=== Section Start ===
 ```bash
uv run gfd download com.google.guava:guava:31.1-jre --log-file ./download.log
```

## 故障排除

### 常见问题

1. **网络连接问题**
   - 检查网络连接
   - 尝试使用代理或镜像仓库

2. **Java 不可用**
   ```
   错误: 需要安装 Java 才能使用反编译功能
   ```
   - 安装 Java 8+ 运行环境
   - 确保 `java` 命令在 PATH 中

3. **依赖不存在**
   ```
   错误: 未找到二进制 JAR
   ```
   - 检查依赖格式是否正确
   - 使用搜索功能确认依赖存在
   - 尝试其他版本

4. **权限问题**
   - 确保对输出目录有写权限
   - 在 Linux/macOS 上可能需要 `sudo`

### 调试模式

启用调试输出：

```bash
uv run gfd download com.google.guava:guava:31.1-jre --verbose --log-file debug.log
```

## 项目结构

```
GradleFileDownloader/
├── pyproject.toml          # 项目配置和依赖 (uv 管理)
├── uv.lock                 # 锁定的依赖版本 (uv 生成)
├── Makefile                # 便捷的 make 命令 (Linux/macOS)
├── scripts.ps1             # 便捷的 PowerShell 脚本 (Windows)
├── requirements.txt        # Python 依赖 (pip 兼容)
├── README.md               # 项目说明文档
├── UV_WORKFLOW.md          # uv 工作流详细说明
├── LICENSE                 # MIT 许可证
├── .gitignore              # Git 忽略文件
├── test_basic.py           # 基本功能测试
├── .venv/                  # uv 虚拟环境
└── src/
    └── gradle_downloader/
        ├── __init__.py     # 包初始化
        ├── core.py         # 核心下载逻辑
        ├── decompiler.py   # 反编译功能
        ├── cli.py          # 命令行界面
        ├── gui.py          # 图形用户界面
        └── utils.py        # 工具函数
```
=== Section End ===
■ Task goal ■
Return only those lines of the records that contain the string "macOS".

■ Exercise answer ■
   - 在 Linux/macOS 上可能需要 `sudo`
├── Makefile                # 便捷的 make 命令 (Linux/macOS)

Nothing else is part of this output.